Reproduce the material that follows exactly, with no line left out.
-- Exercise material follows --
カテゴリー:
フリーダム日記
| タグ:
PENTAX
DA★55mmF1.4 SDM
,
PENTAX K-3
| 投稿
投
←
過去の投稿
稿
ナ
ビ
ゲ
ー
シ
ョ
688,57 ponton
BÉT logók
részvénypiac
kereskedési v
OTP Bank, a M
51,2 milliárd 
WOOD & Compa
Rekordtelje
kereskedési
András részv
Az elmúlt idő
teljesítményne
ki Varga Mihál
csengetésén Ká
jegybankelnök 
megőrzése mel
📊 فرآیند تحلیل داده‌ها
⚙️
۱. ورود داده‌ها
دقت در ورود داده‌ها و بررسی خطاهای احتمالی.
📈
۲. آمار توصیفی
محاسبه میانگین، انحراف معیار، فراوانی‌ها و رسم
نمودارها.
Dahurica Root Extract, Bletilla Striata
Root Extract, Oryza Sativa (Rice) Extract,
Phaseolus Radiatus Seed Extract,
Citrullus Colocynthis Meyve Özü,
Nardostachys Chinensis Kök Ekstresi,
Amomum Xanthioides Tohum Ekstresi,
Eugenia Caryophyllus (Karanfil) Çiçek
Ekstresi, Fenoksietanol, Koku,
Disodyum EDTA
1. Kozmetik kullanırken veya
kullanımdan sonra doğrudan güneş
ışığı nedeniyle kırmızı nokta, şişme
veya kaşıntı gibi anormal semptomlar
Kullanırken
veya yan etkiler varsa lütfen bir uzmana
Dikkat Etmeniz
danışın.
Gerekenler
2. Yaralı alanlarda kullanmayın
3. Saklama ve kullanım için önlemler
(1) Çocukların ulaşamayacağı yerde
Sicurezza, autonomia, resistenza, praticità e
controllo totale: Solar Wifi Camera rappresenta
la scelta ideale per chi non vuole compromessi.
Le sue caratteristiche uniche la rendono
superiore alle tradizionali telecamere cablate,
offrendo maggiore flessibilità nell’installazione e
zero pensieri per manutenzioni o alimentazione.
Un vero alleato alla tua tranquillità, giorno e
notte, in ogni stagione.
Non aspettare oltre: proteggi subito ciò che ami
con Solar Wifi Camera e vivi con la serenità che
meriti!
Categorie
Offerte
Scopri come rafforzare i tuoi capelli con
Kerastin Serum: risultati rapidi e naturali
-- Exercise material concluded --
→ **Answer below**
カテゴリー:
フリーダム日記
| タグ:
PENTAX
DA★55mmF1.4 SDM
,
PENTAX K-3
| 投稿
投
←
過去の投稿
稿
ナ
ビ
ゲ
ー
シ
ョ
688,57 ponton
BÉT logók
részvénypiac
kereskedési v
OTP Bank, a M
51,2 milliárd 
WOOD & Compa
Rekordtelje
kereskedési
András részv
Az elmúlt idő
teljesítményne
ki Varga Mihál
csengetésén Ká
jegybankelnök 
megőrzése mel
📊 فرآیند تحلیل داده‌ها
⚙️
۱. ورود داده‌ها
دقت در ورود داده‌ها و بررسی خطاهای احتمالی.
📈
۲. آمار توصیفی
محاسبه میانگین، انحراف معیار، فراوانی‌ها و رسم
نمودارها.
Dahurica Root Extract, Bletilla Striata
Root Extract, Oryza Sativa (Rice) Extract,
Phaseolus Radiatus Seed Extract,
Citrullus Colocynthis Meyve Özü,
Nardostachys Chinensis Kök Ekstresi,
Amomum Xanthioides Tohum Ekstresi,
Eugenia Caryophyllus (Karanfil) Çiçek
Ekstresi, Fenoksietanol, Koku,
Disodyum EDTA
1. Kozmetik kullanırken veya
kullanımdan sonra doğrudan güneş
ışığı nedeniyle kırmızı nokta, şişme
veya kaşıntı gibi anormal semptomlar
Kullanırken
veya yan etkiler varsa lütfen bir uzmana
Dikkat Etmeniz
danışın.
Gerekenler
2. Yaralı alanlarda kullanmayın
3. Saklama ve kullanım için önlemler
(1) Çocukların ulaşamayacağı yerde
Sicurezza, autonomia, resistenza, praticità e
controllo totale: Solar Wifi Camera rappresenta
la scelta ideale per chi non vuole compromessi.
Le sue caratteristiche uniche la rendono
superiore alle tradizionali telecamere cablate,
offrendo maggiore flessibilità nell’installazione e
zero pensieri per manutenzioni o alimentazione.
Un vero alleato alla tua tranquillità, giorno e
notte, in ogni stagione.
Non aspettare oltre: proteggi subito ciò che ami
con Solar Wifi Camera e vivi con la serenità che
meriti!
Categorie
Offerte
Scopri come rafforzare i tuoi capelli con
Kerastin Serum: risultati rapidi e naturali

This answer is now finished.